DNA leader willing to accept civil unions

By RASHAD ROLLE

Tribune Staff Reporter

rrolle@tribunemedia.net

DEMOCRATIC National Alliance Leader Branville McCartney expressed openness yesterday to allowing homosexual couples to form civil unions, as opposed to marriage, so they could enjoy some of the rights that married couples do.

His statement came during an appearance on the 96.9FM talk show The Revolution in response to a question from the host about same-sex marriage.

“Same-sex marriage I don’t believe in that, but civil unions, I think people should have rights under the law and I don’t think it should be taken away, but when it comes down to that marriage...” he said.

Neither same-sex marriage nor same-sex civil unions are legal in the Bahamas.
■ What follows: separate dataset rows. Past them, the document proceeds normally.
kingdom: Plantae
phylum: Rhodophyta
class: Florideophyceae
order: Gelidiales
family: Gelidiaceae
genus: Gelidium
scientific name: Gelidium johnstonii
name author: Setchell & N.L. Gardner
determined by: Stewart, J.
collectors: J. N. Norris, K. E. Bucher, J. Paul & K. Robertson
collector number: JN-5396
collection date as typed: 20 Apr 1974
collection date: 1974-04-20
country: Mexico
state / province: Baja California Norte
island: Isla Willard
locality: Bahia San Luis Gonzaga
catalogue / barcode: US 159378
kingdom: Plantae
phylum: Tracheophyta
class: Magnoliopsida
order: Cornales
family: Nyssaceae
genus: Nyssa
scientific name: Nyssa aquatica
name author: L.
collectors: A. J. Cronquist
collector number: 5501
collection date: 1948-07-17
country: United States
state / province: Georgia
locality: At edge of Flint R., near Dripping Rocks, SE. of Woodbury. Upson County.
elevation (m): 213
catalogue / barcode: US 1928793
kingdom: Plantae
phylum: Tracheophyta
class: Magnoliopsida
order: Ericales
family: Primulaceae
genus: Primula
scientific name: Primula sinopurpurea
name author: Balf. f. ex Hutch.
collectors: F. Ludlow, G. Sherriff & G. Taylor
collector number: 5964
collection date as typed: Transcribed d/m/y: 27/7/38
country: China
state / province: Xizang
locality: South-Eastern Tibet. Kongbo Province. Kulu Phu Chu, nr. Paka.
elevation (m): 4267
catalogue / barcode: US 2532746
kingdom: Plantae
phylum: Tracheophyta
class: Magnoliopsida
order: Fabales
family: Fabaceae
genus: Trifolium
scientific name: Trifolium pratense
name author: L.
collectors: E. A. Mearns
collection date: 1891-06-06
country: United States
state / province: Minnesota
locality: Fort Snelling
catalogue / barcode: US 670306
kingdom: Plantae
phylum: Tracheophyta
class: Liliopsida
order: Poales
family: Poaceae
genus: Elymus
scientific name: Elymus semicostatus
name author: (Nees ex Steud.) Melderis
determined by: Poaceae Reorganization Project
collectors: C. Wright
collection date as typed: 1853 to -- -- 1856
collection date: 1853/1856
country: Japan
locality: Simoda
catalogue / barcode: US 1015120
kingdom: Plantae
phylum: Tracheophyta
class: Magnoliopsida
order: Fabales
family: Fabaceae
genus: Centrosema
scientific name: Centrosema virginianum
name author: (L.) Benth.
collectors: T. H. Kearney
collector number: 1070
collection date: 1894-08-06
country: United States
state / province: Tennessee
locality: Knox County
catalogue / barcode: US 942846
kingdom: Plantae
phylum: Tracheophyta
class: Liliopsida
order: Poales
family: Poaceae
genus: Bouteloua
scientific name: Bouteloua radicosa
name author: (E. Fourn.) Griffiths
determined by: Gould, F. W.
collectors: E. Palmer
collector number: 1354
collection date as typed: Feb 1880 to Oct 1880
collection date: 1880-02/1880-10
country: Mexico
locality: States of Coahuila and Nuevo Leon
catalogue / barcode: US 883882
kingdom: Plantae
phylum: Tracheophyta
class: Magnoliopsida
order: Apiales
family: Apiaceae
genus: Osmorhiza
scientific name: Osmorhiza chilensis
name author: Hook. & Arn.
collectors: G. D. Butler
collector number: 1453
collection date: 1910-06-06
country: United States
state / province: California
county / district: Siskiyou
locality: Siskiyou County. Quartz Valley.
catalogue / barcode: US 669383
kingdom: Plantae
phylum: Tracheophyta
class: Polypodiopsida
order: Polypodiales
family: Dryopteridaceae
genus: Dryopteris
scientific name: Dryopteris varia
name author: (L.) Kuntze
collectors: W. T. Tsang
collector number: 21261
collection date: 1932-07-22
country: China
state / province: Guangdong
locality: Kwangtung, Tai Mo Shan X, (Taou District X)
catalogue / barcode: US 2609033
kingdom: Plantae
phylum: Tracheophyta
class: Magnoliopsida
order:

Civil unions are legal relationships between two people of the same sex that gives them some of the same rights and responsibilities that married people have.

Contacted for further comment by The Tribune yesterday, Mr McCartney said it’s important to ensure people enjoy equal rights under the law.

“Marriage is different,” he said. “I have difficulty with any type of discrimination. I don’t think (discrimination) is what (prohibiting gay marriage) is, since (marriage) is made for a man and a woman, not otherwise. But in terms of gay persons, lesbian persons and transgender persons, they should enjoy all the rights that straight people enjoy.”

However, Mr McCartney said that he hasn’t given much thought to the issue.

His comments came as he discussed the weekend massacre at a gay nightclub in Orlando, Florida and stressed that humans should not play judge and jury for those with whose lifestyles they disagree.

On the issue of civil unions, he told The Tribune: “I think people should have rights but that’s a very touchy situation and something I can’t see happening right now, civil unions and gay marriage. For me personally, when it comes to marriage I have a difficulty. But we must always be careful with rights for people.”

Mr McCartney said he knows many homosexual people and believes that tolerance is necessary so incidents like the one in Orlando that resulted in 49 people being killed does not take place here.

“I have many friends who are lesbians and gays,” he said. “It’s the world we live in. I pray to the Almighty that we exercise tolerance and we don’t put ourselves in the seat of judgment and we are not there to judge anybody. We cannot be judge and jury because they may have a different way of life. We should not discriminate against a person because he is gay.”

With respect to the recent constitutional referendum bills on gender equality, Mr McCartney was one of the first politicians to raise concerns that the fourth bill could open the door to same-sex marriage.

He said last week that he voted “no” to all four amendments during the June 7 referendum.